Combined with an enhanced second-generation Transformer Engine, these improvements enable the B300 to deliver up to 18 PFLOPS of dense FP4 performance, achieving multiple times higher inference throughput than the H100-SXM on modern reasoning workloads such as DeepSeek-R1 and Llama 3.1 405B+. Compared to B200, B300 delivers higher FP4 perfomance at the expense of the FP64 performance. As a result, the B300 delivers lower FP64 performance compared to the H100-SXM, making it less well-suited for traditional scientific computing and HPC simulations that rely on high-precision arithmetic. With its combination of vast memory and ultra-efficient low-precision compute, the B300 shines in “big-AI” scenarios, including:

  • Training and fine-tuning trillion-parameter dense or Mixture-of-Experts (MoE) models
  • Real-time, high-throughput inference at scale
  • Retrieval-Augmented Generation (RAG) with massive context
  • AI reasoning pipelines requiring extended token sequences

The architecture's strong focus on frontier AI means the B300 is not optimized for HPC workloads such as computational physics, quantum chemistry, or climate modeling; domains where FP64 accuracy is critical. Moreover, the B300’s extreme capabilities make it over-provisioned for smaller or mid-sized models (≤70B parameters), prototyping, or general-purpose AI tasks. For these use cases, Scaleway’s H100-SXM GPU Instances remain a more economical and practical choice.

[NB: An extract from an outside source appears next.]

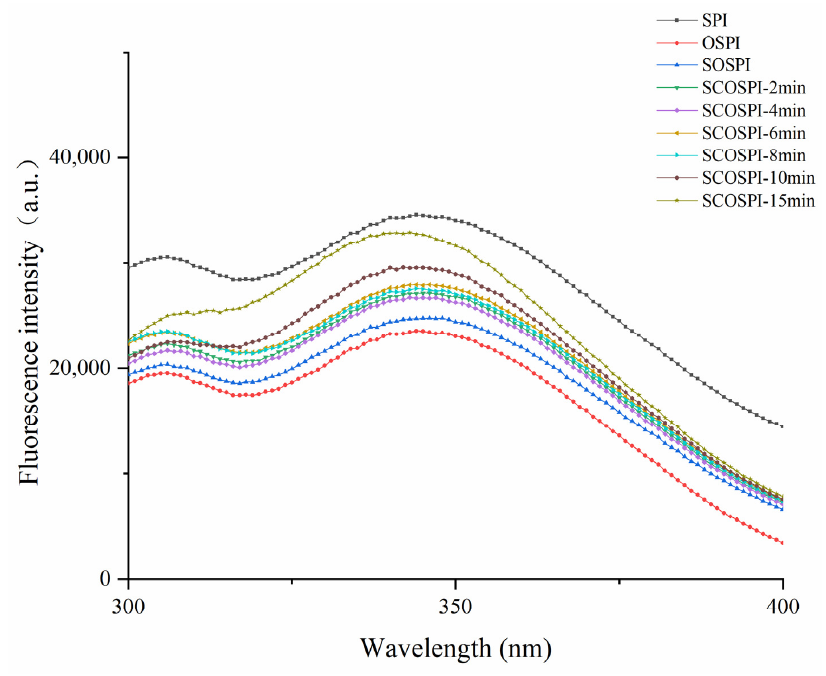
Figure 4. Fluorescence emission spectra of natural, oxidized soybean protein, and cavitation jet treated on soluble soybean protein oxidized accumulates at several times (2, 4, 6, 8, 10, and 15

NVIDIA H100-SXM: The reliable standard for AI and HPC

Scaleway’s H100-SXM GPU Instances, built on the 2022 Hopper architecture, are based on the most widely adopted and battle-tested data center GPU. With several years of production deployment, the H100 remains the industry standard, offering a robust balance of AI acceleration, high-precision computing, and broad software compatibility across cloud providers and supercomputing environments.

Its maturity ensures unmatched stability and predictability. Drivers, frameworks (PyTorch, JAX, TensorFlow), and ecosystem tooling are fully optimized, making the H100-SXM the default choice for:

  • Open-source model development
  • Enterprise AI pipelines
  • Scientific research and academic workloads

Powered by fourth-generation Tensor Cores and the first-generation Transformer Engine, the H100 supports automatic mixed-precision (FP8, FP16, BF16, TF32), delivering up to 1,979 TFLOPS (FP16 TC).

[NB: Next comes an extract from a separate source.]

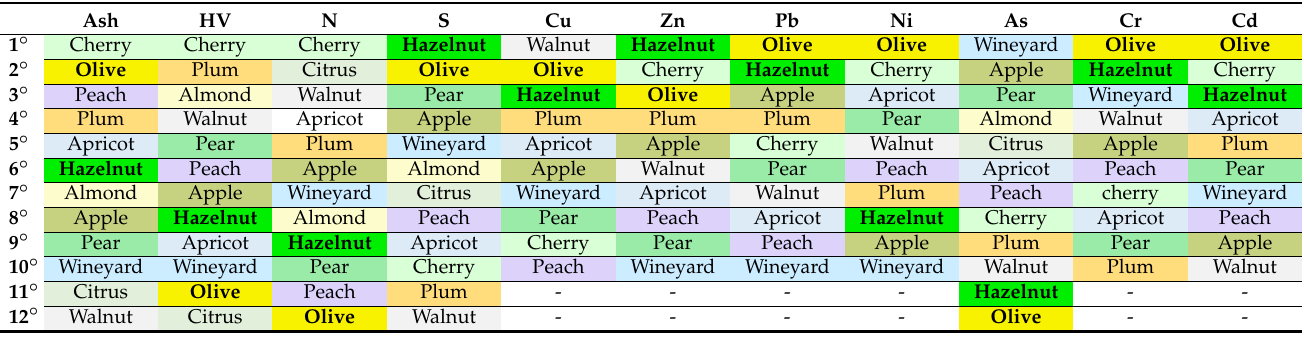
Table 10. Qualitative classification of the parameters for each species (1st: most satisfactory values; 12th: least satisfactory values). Each species was highlighted by a different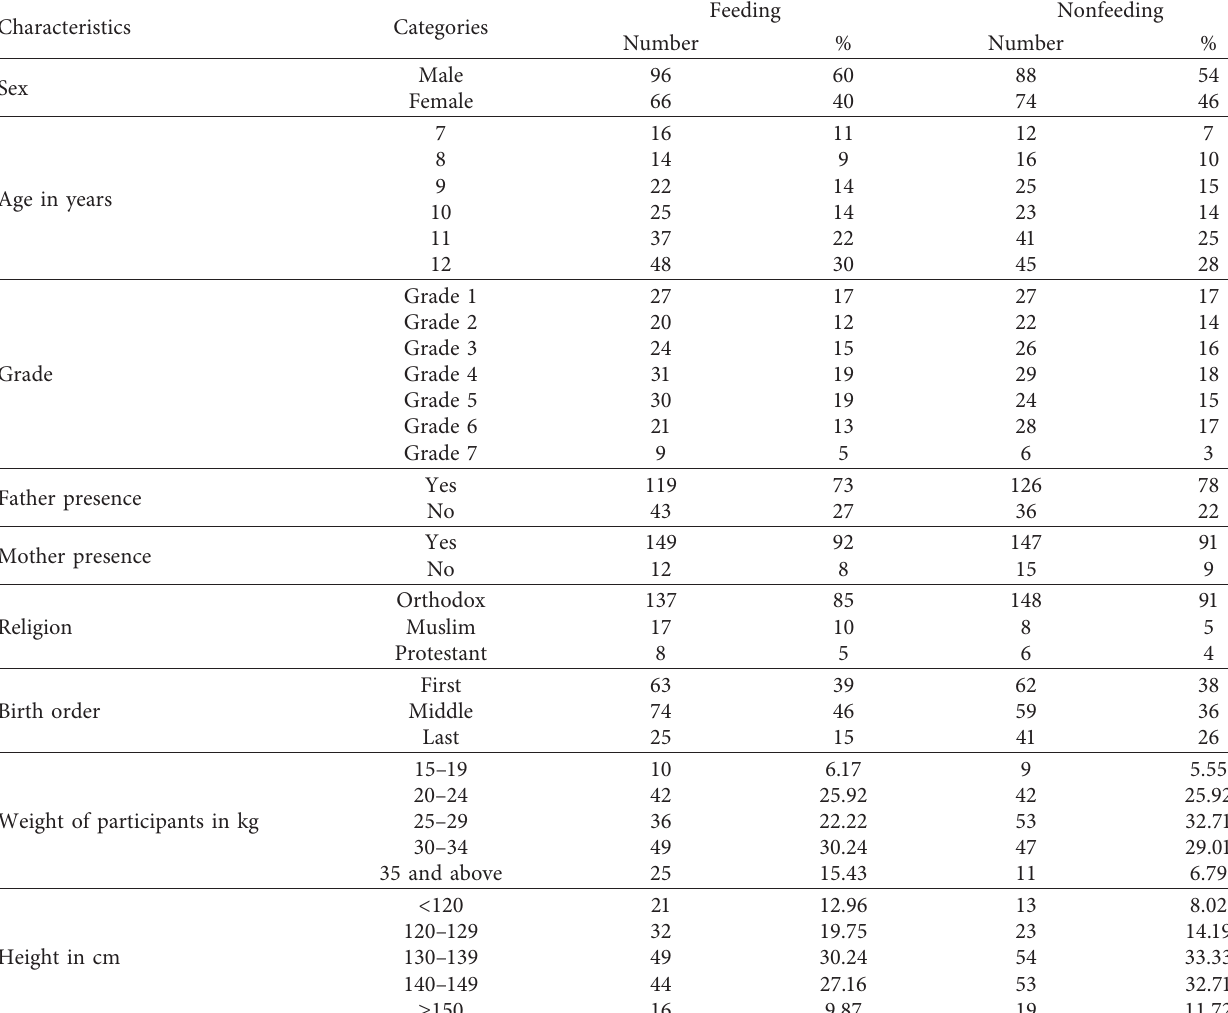
Table 1: Sociodemographic characteristics of participants at selected primary schools in Yeka subcity, Addis Ababa, Ethiopia, August 2018 ( n � 162 for each).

While the H100 can perform FP4-like operations, it does so via software emulation using INT8, which is less efficient and less accurate than true FP4 computation. This limits its peak performance and efficiency in low-precision scenarios compared to Blackwell.

Crucially, the H100 maintains strong FP64 performance, a key advantage for legacy HPC, scientific simulations, and engineering workloads where double-precision accuracy is essential. This makes Hopper a true dual-use architecture, capable of excelling in both AI and traditional HPC.

Additional features enhance flexibility and efficiency: NVLink 4.0 enables 900 GB/s of GPU-to-GPU bandwidth, and Multi-Instance GPU (MIG) allows secure, isolated workloads on a single GPU, ideal for Kubernetes cloud environments

Scaleway’s H100-SXM Instances offer the best cost-performance ratio for most applications, including fine-tuning 7B–70B parameter models, running large-scale inference or RAG pipelines, as well as for computer vision and speech processing.

That said, the 80 GB HBM3 memory can become a bottleneck for models exceeding 400 billion parameters or when processing very long contexts. In such cases, advanced techniques like model parallelism or offloading are often required.